### Job
Format every line of the listing below as a JSON list of strings, one string per line, skipping blank lines. Leave the pictures out of the answer.

### Supplied data
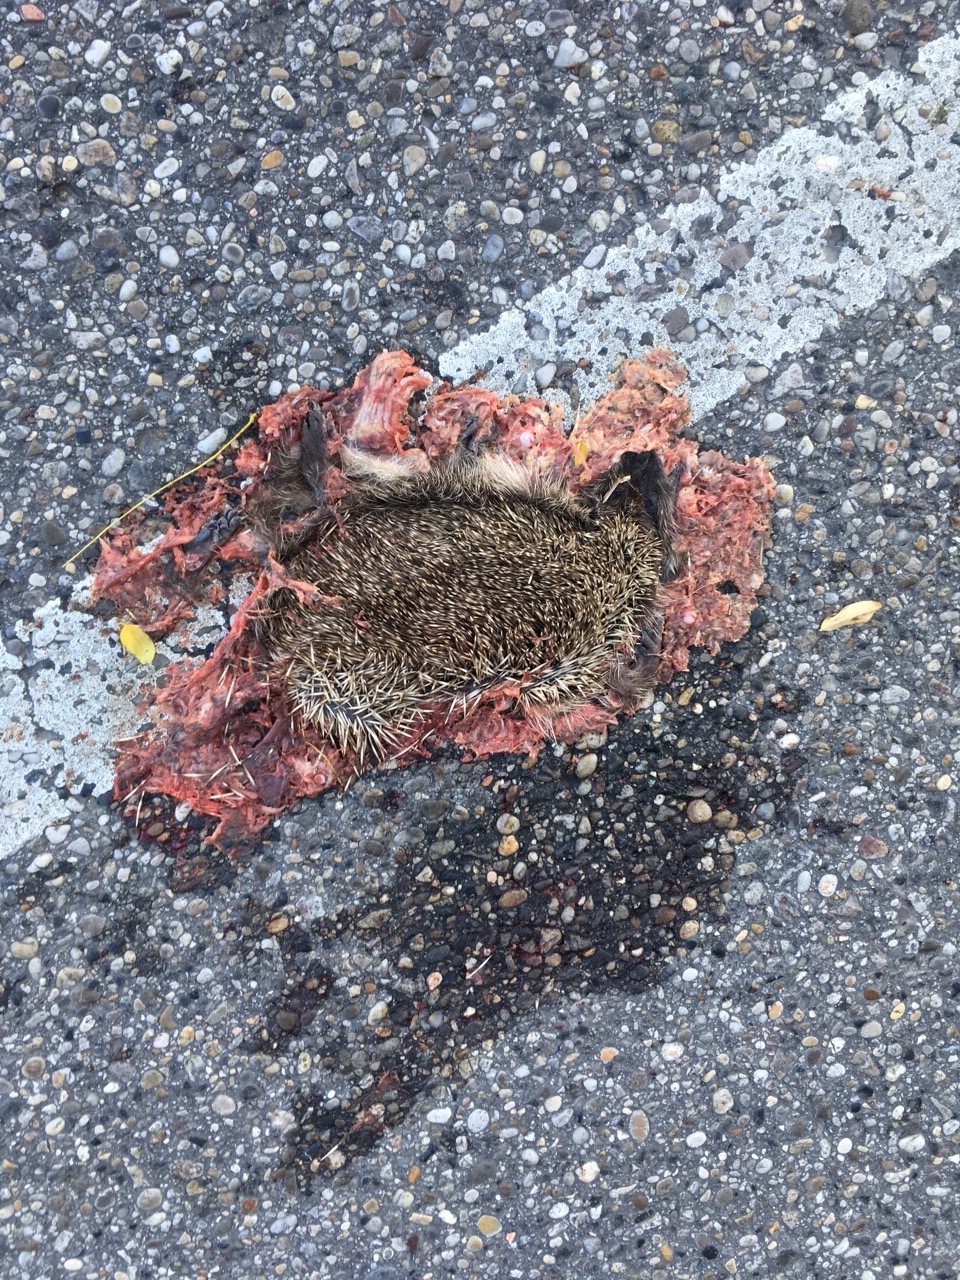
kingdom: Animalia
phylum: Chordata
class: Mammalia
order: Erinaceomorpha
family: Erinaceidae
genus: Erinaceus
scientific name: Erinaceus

### Finished exercise
[
  "kingdom: Animalia",
  "phylum: Chordata",
  "class: Mammalia",
  "order: Erinaceomorpha",
  "family: Erinaceidae",
  "genus: Erinaceus",
  "scientific name: Erinaceus"
]